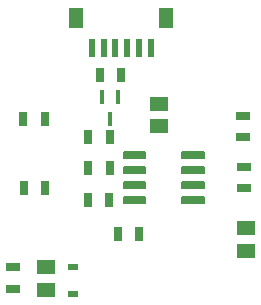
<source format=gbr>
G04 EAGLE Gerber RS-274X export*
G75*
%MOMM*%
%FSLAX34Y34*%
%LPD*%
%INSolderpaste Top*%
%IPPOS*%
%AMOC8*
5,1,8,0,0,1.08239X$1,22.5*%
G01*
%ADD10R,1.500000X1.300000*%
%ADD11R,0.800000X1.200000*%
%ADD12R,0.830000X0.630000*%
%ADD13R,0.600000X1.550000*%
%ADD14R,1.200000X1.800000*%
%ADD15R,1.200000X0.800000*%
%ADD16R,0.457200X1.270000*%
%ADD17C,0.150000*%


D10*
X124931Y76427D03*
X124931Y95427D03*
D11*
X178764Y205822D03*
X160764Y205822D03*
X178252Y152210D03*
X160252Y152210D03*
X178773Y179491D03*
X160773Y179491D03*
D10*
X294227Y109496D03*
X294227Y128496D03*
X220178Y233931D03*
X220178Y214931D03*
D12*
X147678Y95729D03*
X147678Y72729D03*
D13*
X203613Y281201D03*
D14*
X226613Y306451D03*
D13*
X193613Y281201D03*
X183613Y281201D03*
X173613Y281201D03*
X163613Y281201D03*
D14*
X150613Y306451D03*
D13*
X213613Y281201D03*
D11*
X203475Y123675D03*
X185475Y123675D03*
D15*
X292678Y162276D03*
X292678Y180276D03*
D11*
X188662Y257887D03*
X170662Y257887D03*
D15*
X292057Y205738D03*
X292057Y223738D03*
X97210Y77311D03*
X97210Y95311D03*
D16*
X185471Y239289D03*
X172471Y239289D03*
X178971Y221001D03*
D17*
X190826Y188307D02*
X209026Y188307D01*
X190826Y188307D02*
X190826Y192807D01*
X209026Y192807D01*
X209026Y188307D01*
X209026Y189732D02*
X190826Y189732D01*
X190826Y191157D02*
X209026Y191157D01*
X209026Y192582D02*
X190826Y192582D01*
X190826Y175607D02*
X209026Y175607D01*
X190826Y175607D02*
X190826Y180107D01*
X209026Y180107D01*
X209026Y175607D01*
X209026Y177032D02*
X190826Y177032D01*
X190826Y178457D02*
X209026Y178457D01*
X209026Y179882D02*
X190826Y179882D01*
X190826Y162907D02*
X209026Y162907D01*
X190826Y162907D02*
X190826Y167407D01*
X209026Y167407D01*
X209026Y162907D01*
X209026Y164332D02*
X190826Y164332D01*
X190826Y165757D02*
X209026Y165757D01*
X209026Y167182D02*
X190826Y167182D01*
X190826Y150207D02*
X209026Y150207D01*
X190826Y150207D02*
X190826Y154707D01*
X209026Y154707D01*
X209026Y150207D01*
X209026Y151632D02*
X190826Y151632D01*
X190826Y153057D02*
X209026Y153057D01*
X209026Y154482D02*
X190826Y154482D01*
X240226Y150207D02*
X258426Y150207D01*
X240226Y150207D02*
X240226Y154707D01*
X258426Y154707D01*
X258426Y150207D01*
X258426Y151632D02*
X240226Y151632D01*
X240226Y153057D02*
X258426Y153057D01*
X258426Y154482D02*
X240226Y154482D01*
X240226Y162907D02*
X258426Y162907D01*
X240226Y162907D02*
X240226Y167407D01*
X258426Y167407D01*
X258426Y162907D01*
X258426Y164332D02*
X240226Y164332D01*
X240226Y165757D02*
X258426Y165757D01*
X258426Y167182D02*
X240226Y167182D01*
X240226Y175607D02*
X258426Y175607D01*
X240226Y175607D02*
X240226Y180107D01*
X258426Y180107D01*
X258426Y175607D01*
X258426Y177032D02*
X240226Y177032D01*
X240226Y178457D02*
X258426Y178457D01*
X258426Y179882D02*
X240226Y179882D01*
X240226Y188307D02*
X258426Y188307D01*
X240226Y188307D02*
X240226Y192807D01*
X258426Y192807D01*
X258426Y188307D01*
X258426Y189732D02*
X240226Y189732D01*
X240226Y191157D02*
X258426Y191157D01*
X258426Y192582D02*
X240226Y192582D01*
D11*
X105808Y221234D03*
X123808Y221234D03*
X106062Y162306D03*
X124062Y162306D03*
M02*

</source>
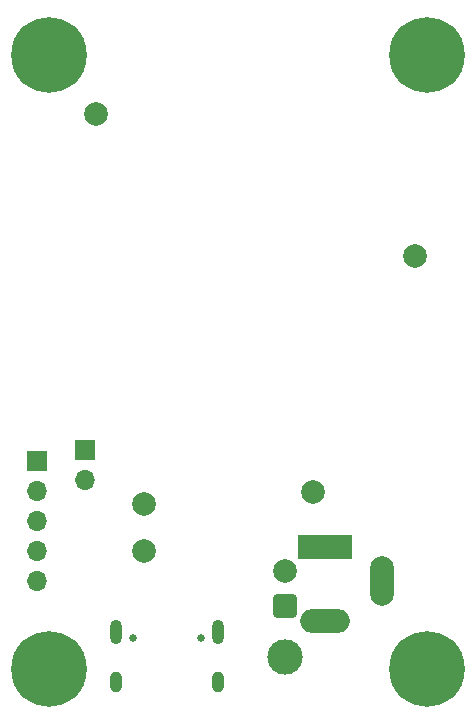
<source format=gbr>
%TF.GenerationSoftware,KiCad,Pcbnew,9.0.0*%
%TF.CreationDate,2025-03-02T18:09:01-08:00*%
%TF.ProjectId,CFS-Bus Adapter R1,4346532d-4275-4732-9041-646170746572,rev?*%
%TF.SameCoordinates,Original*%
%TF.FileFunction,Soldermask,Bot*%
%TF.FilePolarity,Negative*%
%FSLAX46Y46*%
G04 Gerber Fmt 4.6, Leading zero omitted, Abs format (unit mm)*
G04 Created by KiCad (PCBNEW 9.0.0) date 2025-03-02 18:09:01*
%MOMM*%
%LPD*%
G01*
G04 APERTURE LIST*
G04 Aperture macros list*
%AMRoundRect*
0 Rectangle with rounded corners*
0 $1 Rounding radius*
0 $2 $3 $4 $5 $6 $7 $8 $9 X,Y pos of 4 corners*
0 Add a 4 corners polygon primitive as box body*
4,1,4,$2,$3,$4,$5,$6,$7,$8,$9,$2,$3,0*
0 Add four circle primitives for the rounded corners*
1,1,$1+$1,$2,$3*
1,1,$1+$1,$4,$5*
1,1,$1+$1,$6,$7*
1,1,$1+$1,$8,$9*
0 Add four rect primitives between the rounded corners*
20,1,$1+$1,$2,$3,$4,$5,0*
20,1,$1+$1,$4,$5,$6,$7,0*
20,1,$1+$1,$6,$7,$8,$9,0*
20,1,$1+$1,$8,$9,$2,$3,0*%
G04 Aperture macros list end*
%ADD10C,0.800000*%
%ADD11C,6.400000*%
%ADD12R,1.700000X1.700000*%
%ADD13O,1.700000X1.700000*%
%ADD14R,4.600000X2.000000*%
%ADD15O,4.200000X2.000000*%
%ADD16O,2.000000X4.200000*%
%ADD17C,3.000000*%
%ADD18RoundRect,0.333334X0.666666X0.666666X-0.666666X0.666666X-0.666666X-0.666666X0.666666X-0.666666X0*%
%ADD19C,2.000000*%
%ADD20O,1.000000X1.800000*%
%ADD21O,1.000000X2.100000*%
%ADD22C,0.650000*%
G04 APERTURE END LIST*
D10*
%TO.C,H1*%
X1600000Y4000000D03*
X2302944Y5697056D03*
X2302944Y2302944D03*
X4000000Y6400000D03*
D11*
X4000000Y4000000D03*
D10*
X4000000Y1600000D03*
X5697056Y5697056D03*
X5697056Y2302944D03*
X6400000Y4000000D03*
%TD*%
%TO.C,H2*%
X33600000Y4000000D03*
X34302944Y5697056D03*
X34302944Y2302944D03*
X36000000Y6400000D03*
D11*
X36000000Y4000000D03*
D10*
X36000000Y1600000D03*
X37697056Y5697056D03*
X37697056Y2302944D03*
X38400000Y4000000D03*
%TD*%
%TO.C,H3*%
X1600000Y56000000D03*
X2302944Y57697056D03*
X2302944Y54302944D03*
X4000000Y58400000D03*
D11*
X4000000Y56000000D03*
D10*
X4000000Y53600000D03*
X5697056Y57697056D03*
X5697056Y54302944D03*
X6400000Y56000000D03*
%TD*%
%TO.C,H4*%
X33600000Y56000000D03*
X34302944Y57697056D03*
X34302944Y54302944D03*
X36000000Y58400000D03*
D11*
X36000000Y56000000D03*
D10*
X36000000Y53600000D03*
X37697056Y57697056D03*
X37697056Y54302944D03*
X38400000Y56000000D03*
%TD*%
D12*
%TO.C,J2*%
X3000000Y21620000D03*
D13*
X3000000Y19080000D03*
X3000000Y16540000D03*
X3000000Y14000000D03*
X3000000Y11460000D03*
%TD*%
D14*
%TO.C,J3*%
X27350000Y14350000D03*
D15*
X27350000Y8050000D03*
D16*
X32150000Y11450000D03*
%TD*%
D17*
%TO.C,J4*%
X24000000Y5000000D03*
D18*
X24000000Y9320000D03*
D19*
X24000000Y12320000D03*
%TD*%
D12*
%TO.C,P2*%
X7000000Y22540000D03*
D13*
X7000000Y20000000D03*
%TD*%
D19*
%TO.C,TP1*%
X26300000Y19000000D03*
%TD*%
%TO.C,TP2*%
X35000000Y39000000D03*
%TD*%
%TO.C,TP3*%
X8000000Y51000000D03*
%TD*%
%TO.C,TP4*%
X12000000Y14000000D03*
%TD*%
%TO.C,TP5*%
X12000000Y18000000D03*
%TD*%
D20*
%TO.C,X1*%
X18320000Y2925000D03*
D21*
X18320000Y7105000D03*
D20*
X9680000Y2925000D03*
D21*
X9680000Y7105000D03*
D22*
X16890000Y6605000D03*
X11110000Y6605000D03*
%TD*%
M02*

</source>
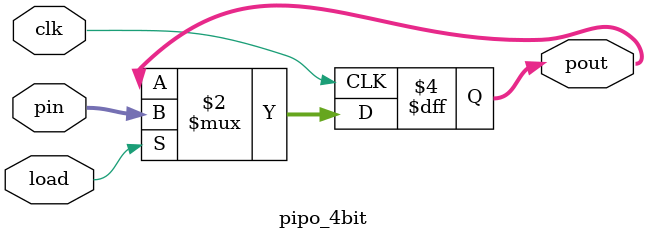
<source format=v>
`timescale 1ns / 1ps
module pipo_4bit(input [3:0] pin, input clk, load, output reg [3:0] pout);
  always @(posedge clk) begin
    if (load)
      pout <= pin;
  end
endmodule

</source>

#####

Set down the line containing "X24000000Y9320000D03*", then every later line through the end of the material, exactly as written; omit any picture.

X24000000Y9320000D03*
D19*
X24000000Y12320000D03*
%TD*%
D12*
%TO.C,P2*%
X7000000Y22540000D03*
D13*
X7000000Y20000000D03*
%TD*%
D19*
%TO.C,TP1*%
X26300000Y19000000D03*
%TD*%
%TO.C,TP2*%
X35000000Y39000000D03*
%TD*%
%TO.C,TP3*%
X8000000Y51000000D03*
%TD*%
%TO.C,TP4*%
X12000000Y14000000D03*
%TD*%
%TO.C,TP5*%
X12000000Y18000000D03*
%TD*%
D20*
%TO.C,X1*%
X18320000Y2925000D03*
D21*
X18320000Y7105000D03*
D20*
X9680000Y2925000D03*
D21*
X9680000Y7105000D03*
D22*
X16890000Y6605000D03*
X11110000Y6605000D03*
%TD*%
M02*

</source>
<source format=v>
`timescale 1ns / 1ps
module pipo_4bit(input [3:0] pin, input clk, load, output reg [3:0] pout);
  always @(posedge clk) begin
    if (load)
      pout <= pin;
  end
endmodule

</source>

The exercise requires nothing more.